LOOKING AROUND

As demonstrated in LOSE YOUR BROKER NOT YOUR MONEY, investing is an extremely personal task. It doesn’t require Ivy League degrees and Wall Street experience.  Investment success only requires basic knowledge and common sense.  And you have that.

Right now successful long-term investors are mostly spectators – watching stock market activity and waiting for the goods to go on sale.  Just like any other item, you must not only shop for stock bargains but wait for them to occur.  In retail holiday sales are famous, Christmas the most notable.  Steeply discounted stock prices usually occur in the fourth quarter, October being the most notorious.  But timing isn’t the point here.  It’s about the sales discount – because that’s where the value is.

So how long must we wait?  And why should “the market” sell-off well below this point?

Well, when you look around your local market and the news headlines today you see no justification for a Dow 12,800 valuation.  Consumer wages are up only slightly, spending is flat, and inflation is acting like a thief in the night.  It’s amazing how fast the money leaves your wallet these days.  More money, less goods.  Not a good sign.

Europe continues to be a disaster in wait.  Moody’s recently cut the credit ratings of six Euro-Zone nations and lowered the outlook for America’s greatest ally, the United Kingdom of Great Britain.  A major write-down of sovereign debt should be expected – look out you high-yield fixed income mutual fund owners – as crippled economies like Greece are drastically shrinking what is already shrunk.  It’s really ugly over there.

Recessionary pressures continue to appear in Asia, and most recently, the Japanese government announced a historic monetary easing to weaken their currency.  They are not famous for this sort of thing, but it appears that the Japanese have finally learned that when in Rome do what the Romans do. And right now easy money is in vogue, sad to say.

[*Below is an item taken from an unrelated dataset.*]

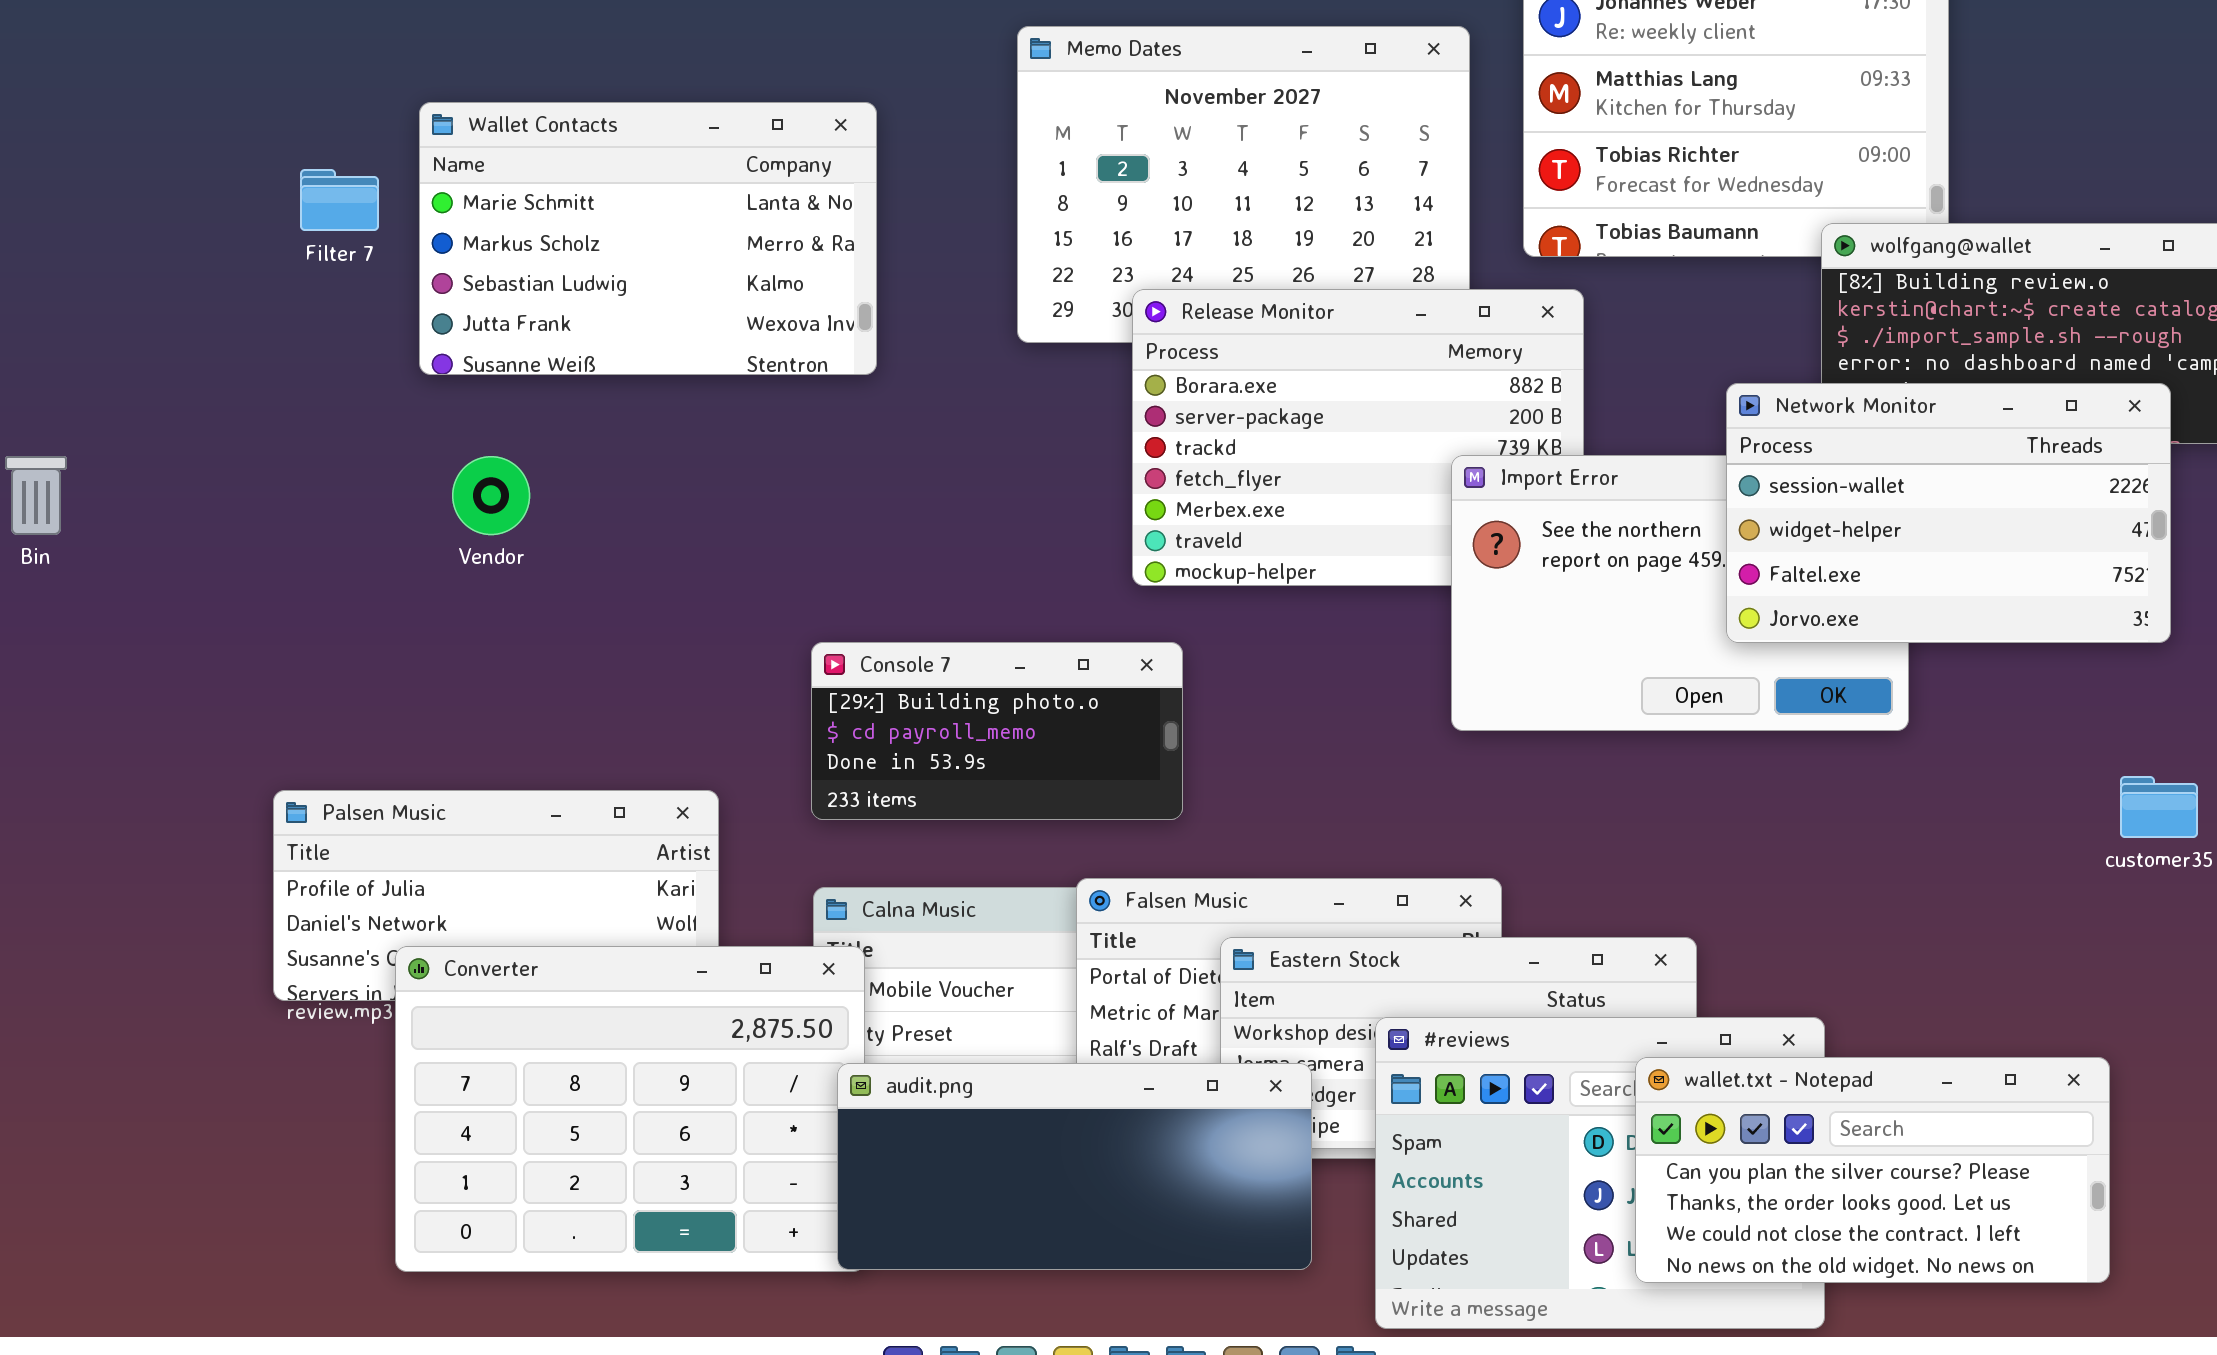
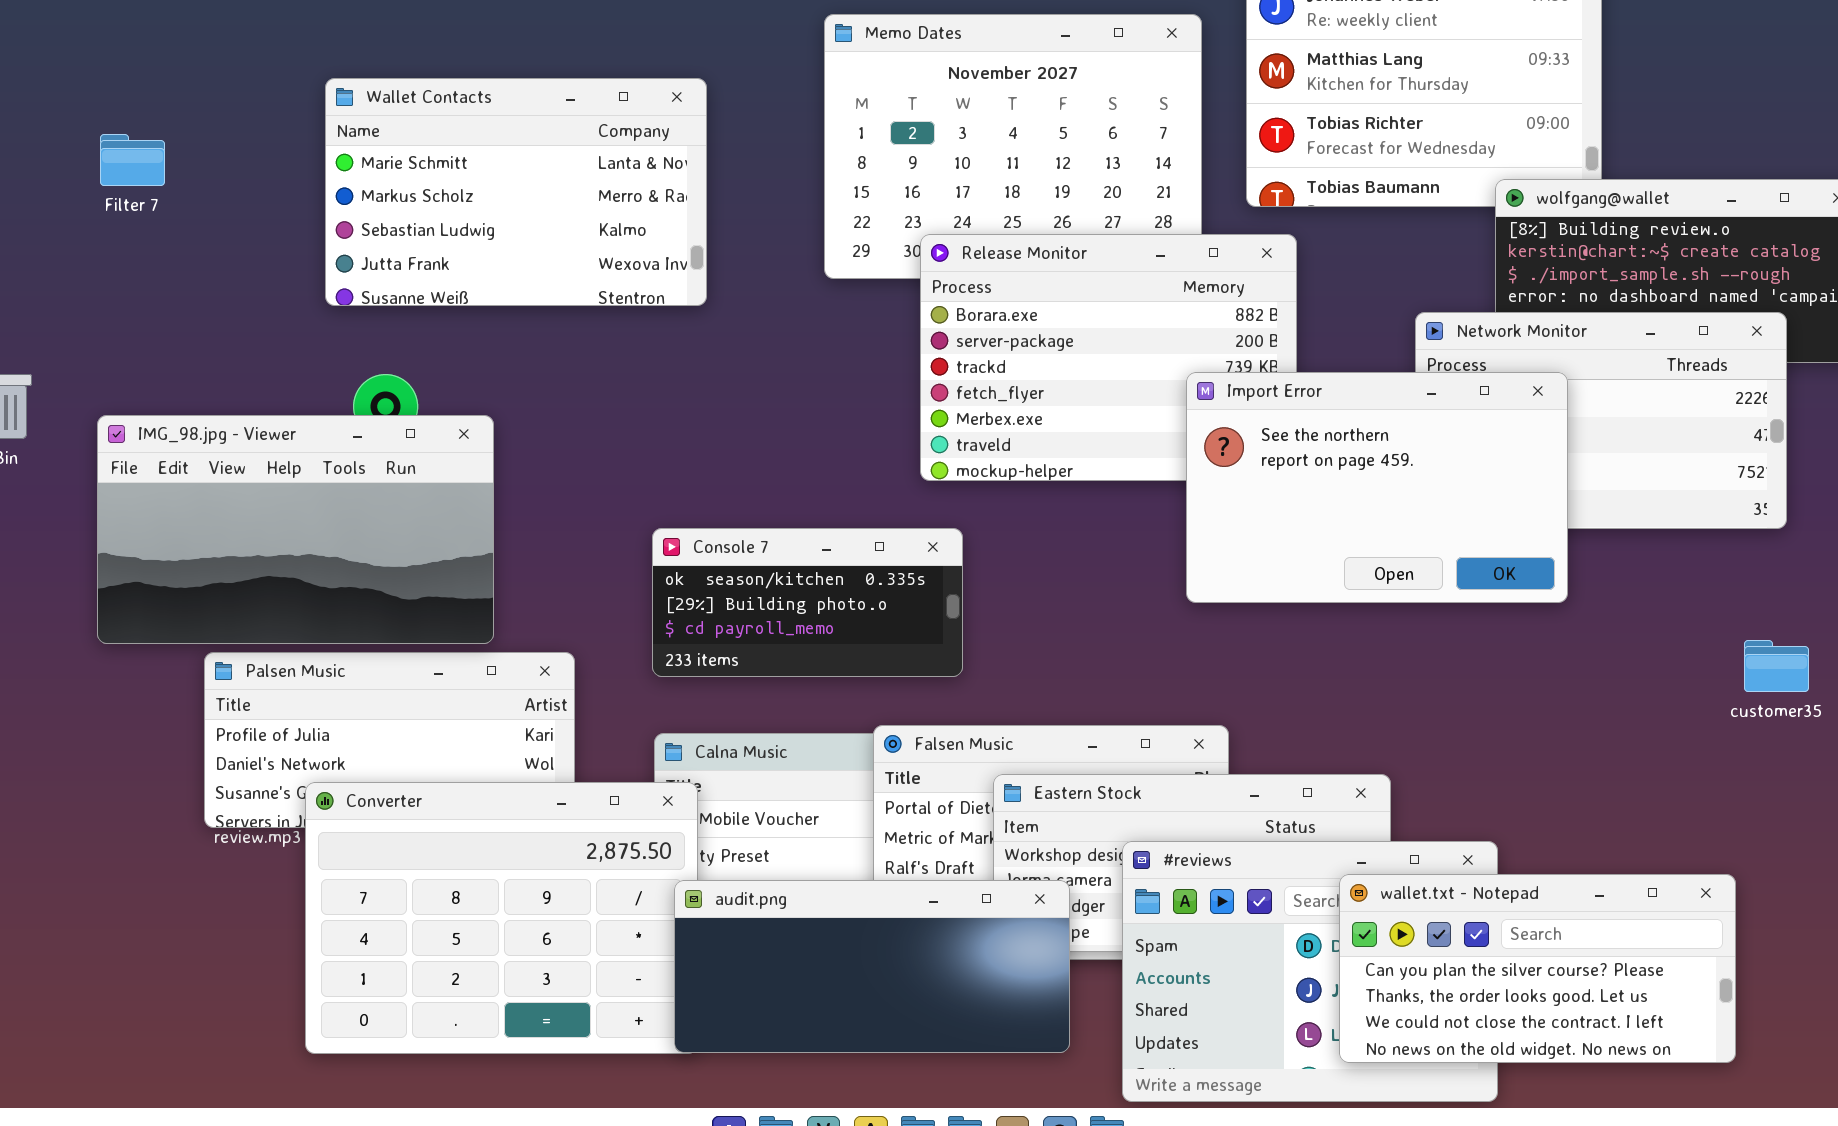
Filter 7: [300,169,379,231] -> [100,134,165,186], moved
Import Error: [1451,455,1909,731] -> [1186,372,1568,603], raised
IMG_98.jpg - Viewer: none -> [97,415,494,644], opened
Console 7: [811,642,1183,820] -> [652,528,963,677], scrolled up 1 row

Caution to those applauding the automotive bailouts of General Motors and Chrysler.  They ought to take note that while U.S. automotive numbers and profits are up they have benefited from the weak U.S. dollar.  That makes Japanese cars more expensive and gives American car companies a pricing edge. With this recent Japanese money move, that edge has been reduced.

Housing prices continue to tumble, money isn’t moving, and there’s a lot of movement at the top of major banks here at home.  Citigroup and Bank of America recently announced executive management shake-ups, which rarely happens when things are going well.  Once again, it’s all to reminiscent of 2007.  I’m just sayin’. 

Add to this the severe case of Management Deficit Disorder inflicting American central governance, the threat of inflation, the realization of recession, and the possibility of higher taxes.

When you look around it just doesn’t warrant this kind of valuation.